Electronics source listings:
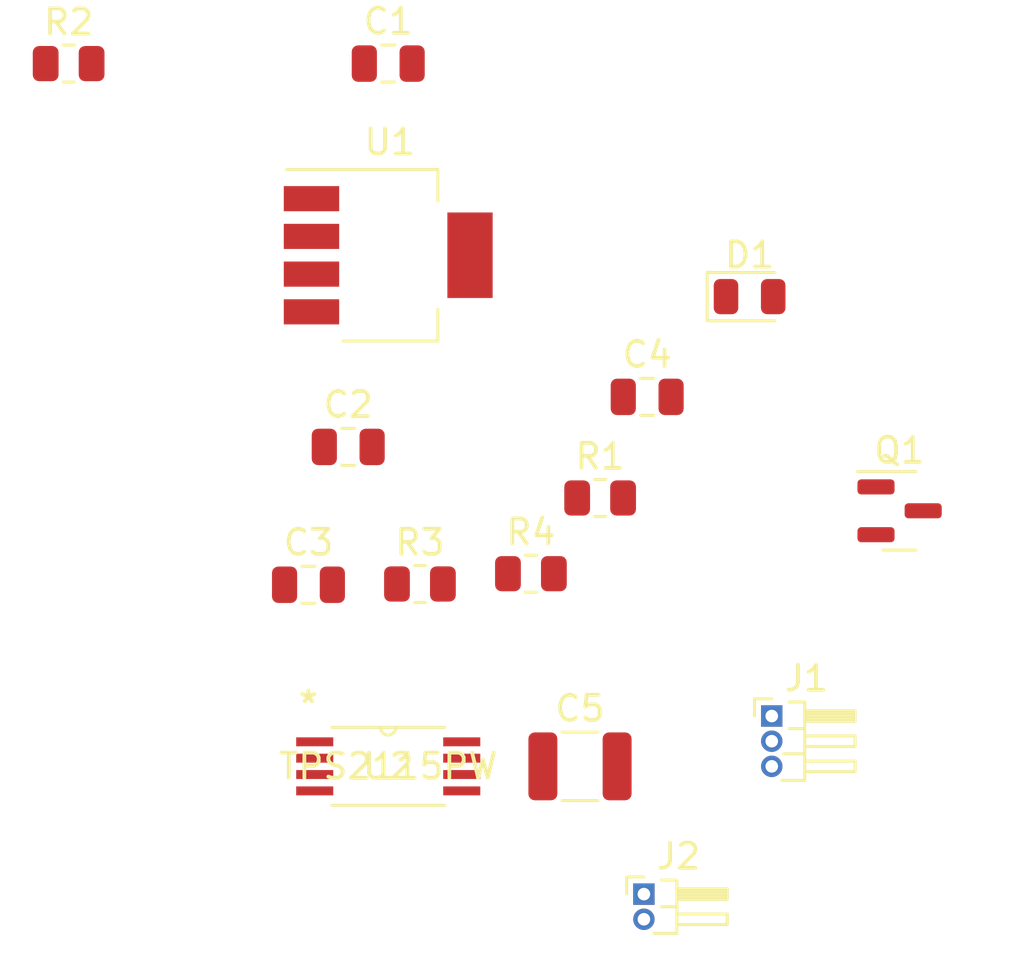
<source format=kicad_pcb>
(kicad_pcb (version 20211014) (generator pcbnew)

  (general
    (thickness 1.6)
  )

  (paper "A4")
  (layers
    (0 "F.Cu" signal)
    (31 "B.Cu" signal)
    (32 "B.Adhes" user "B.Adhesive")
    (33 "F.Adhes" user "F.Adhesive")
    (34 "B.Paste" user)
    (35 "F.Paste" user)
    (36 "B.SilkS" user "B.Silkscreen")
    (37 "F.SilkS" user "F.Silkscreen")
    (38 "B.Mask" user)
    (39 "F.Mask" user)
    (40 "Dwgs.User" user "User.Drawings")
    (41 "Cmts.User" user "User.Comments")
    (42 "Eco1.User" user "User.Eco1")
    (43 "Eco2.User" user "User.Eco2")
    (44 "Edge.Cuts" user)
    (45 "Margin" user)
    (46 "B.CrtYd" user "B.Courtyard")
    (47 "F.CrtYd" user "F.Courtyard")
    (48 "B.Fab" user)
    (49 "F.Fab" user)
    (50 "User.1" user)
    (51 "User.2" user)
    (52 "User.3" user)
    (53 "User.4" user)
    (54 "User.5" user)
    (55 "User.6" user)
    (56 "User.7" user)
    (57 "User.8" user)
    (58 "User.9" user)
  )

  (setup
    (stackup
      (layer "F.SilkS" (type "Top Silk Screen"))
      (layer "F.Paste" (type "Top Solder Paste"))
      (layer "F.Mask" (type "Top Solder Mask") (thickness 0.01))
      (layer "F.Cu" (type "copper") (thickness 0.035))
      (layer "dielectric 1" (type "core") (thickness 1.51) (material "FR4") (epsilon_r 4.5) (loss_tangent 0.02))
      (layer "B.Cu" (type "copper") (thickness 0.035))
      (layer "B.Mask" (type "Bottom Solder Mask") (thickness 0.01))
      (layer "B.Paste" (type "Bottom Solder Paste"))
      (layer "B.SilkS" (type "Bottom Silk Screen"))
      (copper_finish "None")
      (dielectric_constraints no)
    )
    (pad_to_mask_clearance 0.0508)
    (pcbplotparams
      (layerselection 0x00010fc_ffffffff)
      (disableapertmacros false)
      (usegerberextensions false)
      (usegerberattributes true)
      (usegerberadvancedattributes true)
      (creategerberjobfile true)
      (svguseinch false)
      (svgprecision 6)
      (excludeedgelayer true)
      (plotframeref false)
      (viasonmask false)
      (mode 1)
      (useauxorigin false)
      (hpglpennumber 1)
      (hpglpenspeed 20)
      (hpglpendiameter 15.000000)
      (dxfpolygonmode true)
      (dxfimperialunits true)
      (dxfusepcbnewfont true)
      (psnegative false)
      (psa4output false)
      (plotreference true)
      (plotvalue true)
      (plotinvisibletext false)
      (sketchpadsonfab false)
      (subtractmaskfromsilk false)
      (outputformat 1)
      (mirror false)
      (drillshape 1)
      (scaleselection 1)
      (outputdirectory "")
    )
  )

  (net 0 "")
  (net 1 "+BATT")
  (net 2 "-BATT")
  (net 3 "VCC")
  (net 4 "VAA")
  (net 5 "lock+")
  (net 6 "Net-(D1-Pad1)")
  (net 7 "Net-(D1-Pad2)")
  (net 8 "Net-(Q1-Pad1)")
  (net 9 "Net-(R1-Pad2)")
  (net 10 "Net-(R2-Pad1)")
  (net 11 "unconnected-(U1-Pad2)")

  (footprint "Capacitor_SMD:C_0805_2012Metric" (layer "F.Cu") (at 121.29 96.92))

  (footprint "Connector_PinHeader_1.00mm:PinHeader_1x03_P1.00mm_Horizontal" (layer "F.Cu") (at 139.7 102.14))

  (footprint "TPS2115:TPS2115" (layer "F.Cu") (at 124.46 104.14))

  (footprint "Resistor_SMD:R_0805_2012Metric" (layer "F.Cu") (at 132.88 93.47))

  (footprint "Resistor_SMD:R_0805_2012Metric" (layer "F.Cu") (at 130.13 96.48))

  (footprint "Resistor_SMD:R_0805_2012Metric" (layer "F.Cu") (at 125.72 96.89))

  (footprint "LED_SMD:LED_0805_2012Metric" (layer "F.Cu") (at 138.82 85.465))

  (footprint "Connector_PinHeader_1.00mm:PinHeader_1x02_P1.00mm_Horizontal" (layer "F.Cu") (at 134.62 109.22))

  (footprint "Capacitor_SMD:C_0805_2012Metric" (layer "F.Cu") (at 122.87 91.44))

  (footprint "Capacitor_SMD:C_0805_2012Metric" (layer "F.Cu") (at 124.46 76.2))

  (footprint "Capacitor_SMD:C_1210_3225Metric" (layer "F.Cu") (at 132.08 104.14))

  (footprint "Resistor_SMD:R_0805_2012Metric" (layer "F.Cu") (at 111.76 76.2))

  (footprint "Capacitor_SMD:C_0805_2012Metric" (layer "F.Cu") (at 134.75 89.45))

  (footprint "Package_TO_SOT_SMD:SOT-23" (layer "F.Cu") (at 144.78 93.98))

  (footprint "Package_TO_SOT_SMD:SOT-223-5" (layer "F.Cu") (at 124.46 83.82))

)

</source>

--

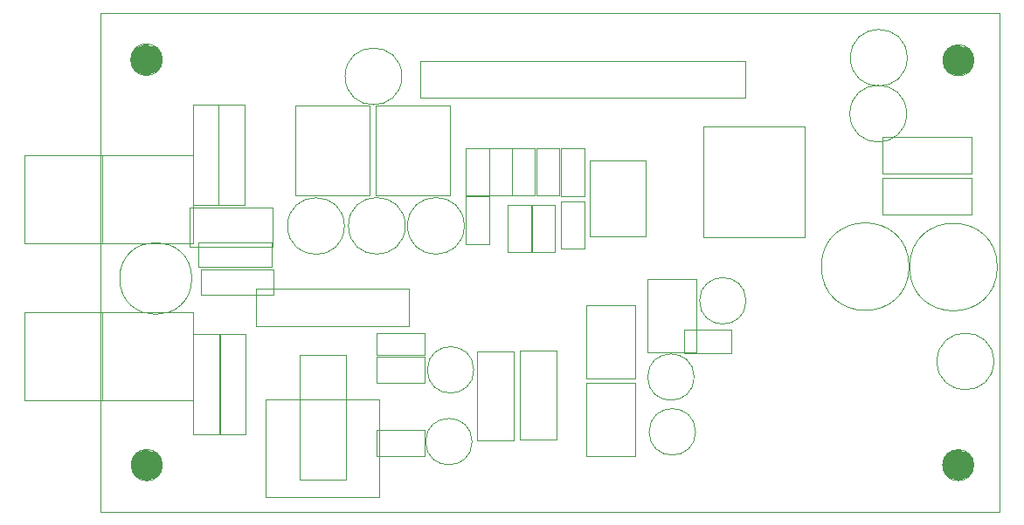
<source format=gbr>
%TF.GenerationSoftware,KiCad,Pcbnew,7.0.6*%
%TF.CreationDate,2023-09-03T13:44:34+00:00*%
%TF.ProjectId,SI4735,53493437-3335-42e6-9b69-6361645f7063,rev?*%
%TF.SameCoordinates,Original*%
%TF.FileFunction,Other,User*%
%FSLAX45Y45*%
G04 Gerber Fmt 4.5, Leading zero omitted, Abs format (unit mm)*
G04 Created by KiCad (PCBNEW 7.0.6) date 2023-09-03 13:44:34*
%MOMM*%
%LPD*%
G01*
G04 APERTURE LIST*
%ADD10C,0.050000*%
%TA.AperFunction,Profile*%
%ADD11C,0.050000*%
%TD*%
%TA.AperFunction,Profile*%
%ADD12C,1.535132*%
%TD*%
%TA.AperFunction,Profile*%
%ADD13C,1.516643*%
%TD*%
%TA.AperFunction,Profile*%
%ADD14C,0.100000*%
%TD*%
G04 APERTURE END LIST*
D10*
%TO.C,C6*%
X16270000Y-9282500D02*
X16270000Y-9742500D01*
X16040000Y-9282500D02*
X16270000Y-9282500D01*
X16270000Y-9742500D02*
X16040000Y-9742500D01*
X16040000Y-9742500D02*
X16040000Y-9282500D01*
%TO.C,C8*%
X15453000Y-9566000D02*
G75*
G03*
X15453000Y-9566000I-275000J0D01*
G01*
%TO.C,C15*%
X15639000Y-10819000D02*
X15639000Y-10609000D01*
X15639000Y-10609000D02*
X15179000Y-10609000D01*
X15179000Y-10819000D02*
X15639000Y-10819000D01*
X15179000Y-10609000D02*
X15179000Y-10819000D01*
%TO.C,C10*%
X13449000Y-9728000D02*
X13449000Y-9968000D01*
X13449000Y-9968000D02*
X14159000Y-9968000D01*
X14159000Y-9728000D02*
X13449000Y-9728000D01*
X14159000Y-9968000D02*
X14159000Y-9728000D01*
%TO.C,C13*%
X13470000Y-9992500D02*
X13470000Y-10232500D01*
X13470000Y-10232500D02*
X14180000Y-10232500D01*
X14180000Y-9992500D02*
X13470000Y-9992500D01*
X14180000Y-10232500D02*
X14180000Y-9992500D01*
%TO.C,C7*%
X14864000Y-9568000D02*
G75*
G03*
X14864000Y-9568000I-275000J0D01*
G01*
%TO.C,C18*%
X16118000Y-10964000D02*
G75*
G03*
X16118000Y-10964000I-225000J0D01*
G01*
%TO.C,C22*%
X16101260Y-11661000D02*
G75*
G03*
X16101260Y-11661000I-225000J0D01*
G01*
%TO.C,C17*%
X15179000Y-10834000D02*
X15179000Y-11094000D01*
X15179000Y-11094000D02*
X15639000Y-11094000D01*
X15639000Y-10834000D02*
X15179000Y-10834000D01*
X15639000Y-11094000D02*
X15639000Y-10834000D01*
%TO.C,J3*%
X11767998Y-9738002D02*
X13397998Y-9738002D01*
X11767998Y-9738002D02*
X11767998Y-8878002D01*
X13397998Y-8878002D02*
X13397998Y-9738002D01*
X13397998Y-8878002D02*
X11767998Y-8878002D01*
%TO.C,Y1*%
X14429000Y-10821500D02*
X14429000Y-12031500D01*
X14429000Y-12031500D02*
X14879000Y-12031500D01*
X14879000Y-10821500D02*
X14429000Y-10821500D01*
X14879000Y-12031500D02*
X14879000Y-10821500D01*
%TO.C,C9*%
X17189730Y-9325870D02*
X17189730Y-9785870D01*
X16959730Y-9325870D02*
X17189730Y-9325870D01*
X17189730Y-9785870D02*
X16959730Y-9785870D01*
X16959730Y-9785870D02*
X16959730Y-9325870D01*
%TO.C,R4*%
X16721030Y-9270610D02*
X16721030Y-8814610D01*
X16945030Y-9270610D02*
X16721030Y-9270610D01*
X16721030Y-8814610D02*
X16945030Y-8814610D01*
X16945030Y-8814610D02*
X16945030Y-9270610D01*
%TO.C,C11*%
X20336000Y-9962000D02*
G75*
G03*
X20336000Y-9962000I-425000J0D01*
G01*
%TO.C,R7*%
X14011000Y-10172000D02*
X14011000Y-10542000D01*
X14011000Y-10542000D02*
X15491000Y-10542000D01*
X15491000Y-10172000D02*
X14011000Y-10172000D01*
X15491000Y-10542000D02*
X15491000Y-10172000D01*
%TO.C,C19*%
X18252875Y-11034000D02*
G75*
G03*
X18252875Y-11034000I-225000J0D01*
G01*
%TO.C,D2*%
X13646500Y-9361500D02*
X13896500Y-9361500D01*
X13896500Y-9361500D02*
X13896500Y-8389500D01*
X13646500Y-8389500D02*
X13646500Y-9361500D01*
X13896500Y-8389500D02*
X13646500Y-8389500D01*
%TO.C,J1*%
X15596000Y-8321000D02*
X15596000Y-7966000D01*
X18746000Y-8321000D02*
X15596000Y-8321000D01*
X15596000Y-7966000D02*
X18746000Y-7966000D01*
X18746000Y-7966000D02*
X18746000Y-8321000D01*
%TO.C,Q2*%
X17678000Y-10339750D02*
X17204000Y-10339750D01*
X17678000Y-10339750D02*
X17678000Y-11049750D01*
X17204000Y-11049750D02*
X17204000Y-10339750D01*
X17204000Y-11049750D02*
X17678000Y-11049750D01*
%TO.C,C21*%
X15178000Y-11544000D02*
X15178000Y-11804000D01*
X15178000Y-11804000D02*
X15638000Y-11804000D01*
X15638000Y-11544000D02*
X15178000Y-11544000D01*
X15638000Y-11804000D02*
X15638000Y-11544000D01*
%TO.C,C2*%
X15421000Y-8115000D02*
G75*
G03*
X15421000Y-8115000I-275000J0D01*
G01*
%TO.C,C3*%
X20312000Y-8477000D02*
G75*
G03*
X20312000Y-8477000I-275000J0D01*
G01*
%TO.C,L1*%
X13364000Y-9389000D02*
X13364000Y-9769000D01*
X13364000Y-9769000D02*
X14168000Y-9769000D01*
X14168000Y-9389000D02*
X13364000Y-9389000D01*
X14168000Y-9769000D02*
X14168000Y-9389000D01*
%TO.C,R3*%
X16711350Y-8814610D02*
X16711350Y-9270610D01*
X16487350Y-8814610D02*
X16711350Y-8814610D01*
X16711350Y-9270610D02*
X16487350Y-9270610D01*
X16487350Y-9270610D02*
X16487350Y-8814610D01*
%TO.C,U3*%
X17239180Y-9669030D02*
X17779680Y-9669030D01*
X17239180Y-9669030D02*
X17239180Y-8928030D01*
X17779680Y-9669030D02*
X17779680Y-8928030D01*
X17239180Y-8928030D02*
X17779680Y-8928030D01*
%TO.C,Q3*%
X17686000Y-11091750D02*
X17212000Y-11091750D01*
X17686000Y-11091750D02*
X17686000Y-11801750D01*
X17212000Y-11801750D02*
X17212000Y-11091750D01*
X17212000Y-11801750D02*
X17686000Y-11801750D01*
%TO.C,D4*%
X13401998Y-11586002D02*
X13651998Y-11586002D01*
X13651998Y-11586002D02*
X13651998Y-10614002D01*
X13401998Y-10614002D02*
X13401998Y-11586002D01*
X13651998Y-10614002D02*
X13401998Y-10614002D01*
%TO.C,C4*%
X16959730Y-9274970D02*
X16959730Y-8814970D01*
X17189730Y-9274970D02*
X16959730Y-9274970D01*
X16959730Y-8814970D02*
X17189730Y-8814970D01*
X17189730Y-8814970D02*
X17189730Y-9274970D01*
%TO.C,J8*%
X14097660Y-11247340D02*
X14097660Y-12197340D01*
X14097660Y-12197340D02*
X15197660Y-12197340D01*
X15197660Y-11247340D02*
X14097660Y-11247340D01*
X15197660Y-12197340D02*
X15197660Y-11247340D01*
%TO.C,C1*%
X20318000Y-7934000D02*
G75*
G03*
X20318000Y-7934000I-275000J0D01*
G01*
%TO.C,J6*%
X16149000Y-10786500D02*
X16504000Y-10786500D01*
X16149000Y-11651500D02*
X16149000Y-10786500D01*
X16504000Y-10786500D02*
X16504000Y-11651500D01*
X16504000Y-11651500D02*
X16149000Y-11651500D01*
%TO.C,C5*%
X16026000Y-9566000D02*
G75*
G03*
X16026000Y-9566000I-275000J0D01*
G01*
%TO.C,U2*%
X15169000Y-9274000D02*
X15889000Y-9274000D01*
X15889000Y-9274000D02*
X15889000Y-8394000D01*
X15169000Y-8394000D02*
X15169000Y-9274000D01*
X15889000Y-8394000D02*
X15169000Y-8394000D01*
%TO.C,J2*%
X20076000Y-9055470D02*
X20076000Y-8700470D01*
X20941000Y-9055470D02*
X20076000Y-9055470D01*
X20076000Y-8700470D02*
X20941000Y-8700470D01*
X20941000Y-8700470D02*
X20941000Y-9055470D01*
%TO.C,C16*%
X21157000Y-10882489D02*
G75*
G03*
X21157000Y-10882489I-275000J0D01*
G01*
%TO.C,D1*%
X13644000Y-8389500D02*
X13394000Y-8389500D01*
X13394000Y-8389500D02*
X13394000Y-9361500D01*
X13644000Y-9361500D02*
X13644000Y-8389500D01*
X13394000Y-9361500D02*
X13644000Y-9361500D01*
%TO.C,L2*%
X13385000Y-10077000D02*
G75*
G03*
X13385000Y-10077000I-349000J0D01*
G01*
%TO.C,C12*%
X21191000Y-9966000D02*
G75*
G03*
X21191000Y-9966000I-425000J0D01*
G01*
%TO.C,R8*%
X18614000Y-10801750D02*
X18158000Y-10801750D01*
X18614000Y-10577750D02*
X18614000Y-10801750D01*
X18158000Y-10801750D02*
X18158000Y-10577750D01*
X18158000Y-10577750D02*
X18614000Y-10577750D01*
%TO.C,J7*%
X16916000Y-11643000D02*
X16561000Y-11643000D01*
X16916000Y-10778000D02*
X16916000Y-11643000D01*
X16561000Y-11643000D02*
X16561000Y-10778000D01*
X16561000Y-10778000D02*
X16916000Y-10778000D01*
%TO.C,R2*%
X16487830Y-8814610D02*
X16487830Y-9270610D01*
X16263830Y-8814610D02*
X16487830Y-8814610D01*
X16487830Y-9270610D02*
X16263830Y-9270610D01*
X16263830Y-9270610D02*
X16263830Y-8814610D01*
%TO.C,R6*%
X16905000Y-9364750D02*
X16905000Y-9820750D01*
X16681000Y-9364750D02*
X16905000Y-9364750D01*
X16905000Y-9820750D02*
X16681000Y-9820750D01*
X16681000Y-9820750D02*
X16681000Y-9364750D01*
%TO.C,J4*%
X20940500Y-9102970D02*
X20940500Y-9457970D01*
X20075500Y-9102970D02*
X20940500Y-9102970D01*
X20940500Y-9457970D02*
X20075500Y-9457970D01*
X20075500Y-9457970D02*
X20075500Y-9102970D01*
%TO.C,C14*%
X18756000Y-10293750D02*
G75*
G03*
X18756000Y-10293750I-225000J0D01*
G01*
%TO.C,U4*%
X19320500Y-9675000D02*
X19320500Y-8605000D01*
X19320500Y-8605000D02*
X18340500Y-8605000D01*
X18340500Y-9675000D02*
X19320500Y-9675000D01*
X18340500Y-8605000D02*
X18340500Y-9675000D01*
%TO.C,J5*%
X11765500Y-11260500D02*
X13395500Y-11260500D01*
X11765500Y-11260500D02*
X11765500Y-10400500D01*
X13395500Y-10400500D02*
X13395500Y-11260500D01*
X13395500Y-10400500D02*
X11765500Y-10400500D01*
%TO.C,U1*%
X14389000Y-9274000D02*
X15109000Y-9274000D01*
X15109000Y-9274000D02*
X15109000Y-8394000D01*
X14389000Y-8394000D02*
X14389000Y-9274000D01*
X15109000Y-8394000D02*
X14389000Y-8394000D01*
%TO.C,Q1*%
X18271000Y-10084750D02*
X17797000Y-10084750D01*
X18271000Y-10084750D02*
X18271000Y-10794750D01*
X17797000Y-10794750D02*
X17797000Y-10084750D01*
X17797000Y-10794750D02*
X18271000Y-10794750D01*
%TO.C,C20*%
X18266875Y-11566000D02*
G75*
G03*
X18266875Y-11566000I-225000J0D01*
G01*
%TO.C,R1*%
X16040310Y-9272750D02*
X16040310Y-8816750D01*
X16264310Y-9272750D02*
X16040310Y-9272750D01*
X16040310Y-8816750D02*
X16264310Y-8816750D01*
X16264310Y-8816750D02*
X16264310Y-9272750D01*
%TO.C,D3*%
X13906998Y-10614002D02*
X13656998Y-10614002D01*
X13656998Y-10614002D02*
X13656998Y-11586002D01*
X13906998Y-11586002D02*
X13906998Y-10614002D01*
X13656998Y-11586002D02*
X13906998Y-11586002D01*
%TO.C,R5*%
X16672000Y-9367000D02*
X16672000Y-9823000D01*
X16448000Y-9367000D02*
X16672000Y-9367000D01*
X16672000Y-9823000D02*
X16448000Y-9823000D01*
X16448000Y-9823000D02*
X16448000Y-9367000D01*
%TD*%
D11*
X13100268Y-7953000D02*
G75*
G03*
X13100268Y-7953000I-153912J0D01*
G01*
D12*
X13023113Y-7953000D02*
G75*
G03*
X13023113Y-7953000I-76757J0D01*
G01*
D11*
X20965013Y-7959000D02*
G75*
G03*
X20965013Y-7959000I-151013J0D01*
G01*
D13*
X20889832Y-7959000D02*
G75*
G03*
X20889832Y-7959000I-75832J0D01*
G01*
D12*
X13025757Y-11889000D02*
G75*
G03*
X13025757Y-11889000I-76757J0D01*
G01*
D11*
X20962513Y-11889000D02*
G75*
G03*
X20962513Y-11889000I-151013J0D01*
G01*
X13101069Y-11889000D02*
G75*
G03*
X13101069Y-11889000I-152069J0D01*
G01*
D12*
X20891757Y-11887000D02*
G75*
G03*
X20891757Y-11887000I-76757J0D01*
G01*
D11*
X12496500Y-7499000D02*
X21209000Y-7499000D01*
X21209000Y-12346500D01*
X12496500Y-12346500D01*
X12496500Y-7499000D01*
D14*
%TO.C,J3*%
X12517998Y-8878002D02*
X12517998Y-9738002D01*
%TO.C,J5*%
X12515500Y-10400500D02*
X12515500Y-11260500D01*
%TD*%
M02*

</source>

__What you need to do__
Whenever a line of the data holds the string "Courtyard", pick that line out.

__Answer to this exercise__
    (46 "B.CrtYd" user "B.Courtyard")
    (47 "F.CrtYd" user "F.Courtyard")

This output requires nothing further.